В шестнадцать лет она пошла красной санитаркой на юденический фронт. В 1921 году, во время кронштадтского мятежа, была командиром отряда «Роза Люксембург». А в начале тридцатых сделалась студенткой технологического института и автором увлекательной детской повести. Быт Нарвской заставы она вспомнила с такою ясностью, с такой сердечной зоркостью, с какой действительно вспоминается нам только то, что увидено в детстве; воспроизвела виденное и пережитое с большой живописностью, органически присущей ее дарованию. Рваные сапоги ребятишек питерской рабочей окраины («как дрыгнешь ногой – из сапога и песочек сыплется и камешки и стружка, а в другой раз и корка арбузная»[393]); и бляху на фуражке городового («ни дать ни взять – лошадиная подкова»); и зловещие ночные тени на стенах студенческой комнаты во время ночного налета жандармов; и лица «фабрично-заводских», слушающих революционную песню, что «за душу берет, душу ростит»… Работая с редакцией, молодая писательница научилась располагать материал драматически – недаром впоследствии написанная ею повесть стала основой сценария (фильм «Подруги»). Школьники, не отрываясь, то громко хохоча, то отирая слезы, прочли напечатанные главы из повести Р. Васильевой; герои ее, «заставские ребята», не подсыпают яду в стаканы тюремщиков, не роют подземных ходов, но их первые шаги на революционном пути с такою естественностью следуют из повседневного быта, из труда и борьбы питерской рабочей окраины, что веришь каждому их слову и поступку – и понимаешь, что другой дороги, кроме как в революционное подполье, не было для этих смышленых, веселых, бесстрашных «заставских ребят». В этой нерасторжимости нравственного и политического вывода и содержится глубокий воспитательный смысл.

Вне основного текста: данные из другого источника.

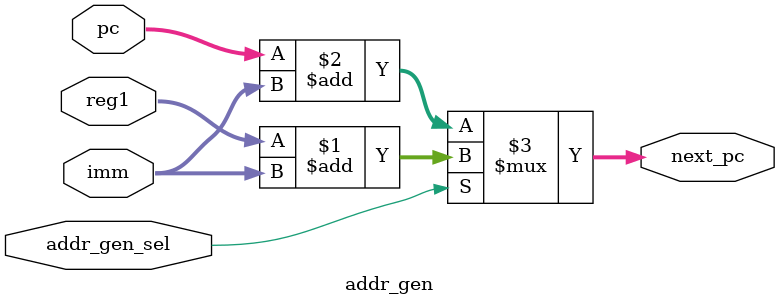
<source format=sv>
module addr_gen(
    input addr_gen_sel,
    input [31:0] pc,
    input [31:0] reg1,
    input [31:0] imm,

    output [31:0] next_pc
);

assign next_pc = (addr_gen_sel) ? (reg1 + imm) : (pc + imm);

endmodule
</source>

…Научно-художественная книга, публицистика, повесть… А какой должна быть современная советская сказка для маленьких? Что должно быть вложено в нее, чтобы, оставаясь причудливой, прихотливой, она не теряла жизненной достоверности, как никогда не теряет ее настоящая народная сказка? А какие произведения эпоса, народной поэзии нужно отобрать для детей и в каком виде издавать их? А какими объяснениями надлежит снабжать тексты классических произведений, какая форма должна быть придана литературоведческому аппарату, чтобы статьи и примечания подростку хотелось прочесть, а не пропустить? Чтобы, получая наследство, читатель получал и ключ к наследству?

Обдумывать эти вопросы теоретически, ставить их в статьях и докладах, отвечать на них практикой повседневной работы – книгами, новыми книгами! – было и трудно, и почетно, и увлекательно.

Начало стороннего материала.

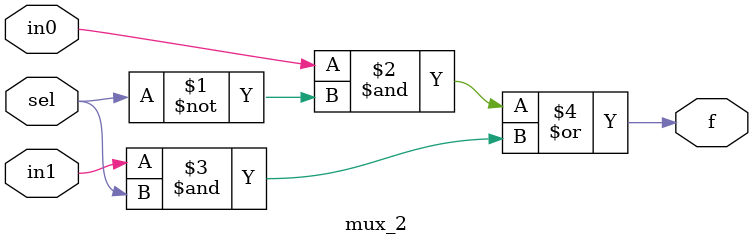
<source format=sv>
/***************************************************
* File: mux.v
* Author: Benjamin Morgan
* Class: EE 271
* Module: mux
* Description: A simple 2 to 1 multiplexor circuit
****************************************************/
module mux_2(f, in0, in1, sel);
output f;
input in0, in1, sel;
assign f = (in0 & ~sel) | (in1 & sel);
endmodule
</source>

Когда Маршак стал во главе детского отдела Госиздата, в редакцию пришли новые люди, преимущественно молодые. Редакторским искусством они овладевали далеко не сразу, через годы труда рядом с мастером и совместно с мастером, но жаждой экспериментов и поисков заражались с первых шагов. Что именно ищет ее руководитель в ворохе поступающих рукописей, кого он ищет в потоке ежедневно приходящих в редакцию авторов, – это молодые редакторы усваивали быстро. И чтение «самотека», и беседы с начинающими не были для них постылой обязанностью, скукой, а, напротив, веселым и увлекательным соревнованием. Каждое новое имя, новая встреча сулили новую книгу, новый жанр, новые неизведанные возможности для советской литературы. Не я ли первый окажусь открывателем нового таланта?

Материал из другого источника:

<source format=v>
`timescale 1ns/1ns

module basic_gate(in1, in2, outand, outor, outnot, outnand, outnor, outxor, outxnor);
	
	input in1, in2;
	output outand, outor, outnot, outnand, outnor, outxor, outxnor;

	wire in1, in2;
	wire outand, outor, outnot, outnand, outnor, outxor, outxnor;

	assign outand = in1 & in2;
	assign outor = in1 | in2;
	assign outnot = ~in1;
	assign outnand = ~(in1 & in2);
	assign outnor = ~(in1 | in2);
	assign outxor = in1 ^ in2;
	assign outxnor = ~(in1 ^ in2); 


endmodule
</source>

Скучно быть регистратором и раздатчиком поступающих, подчас малограмотных, рукописей, скучно писать трафаретные письма авторам, подыскивая округлые фразы – такие, чтобы не отпугнуть человека и в то же время не слишком обнадежить его… Скучно быть чиновником.

Но быть деятелем советской литературы, бойцом в строю, участником небывалого по своим задачам и методам литературно-педагогического опыта – кому же это могло быть скучно!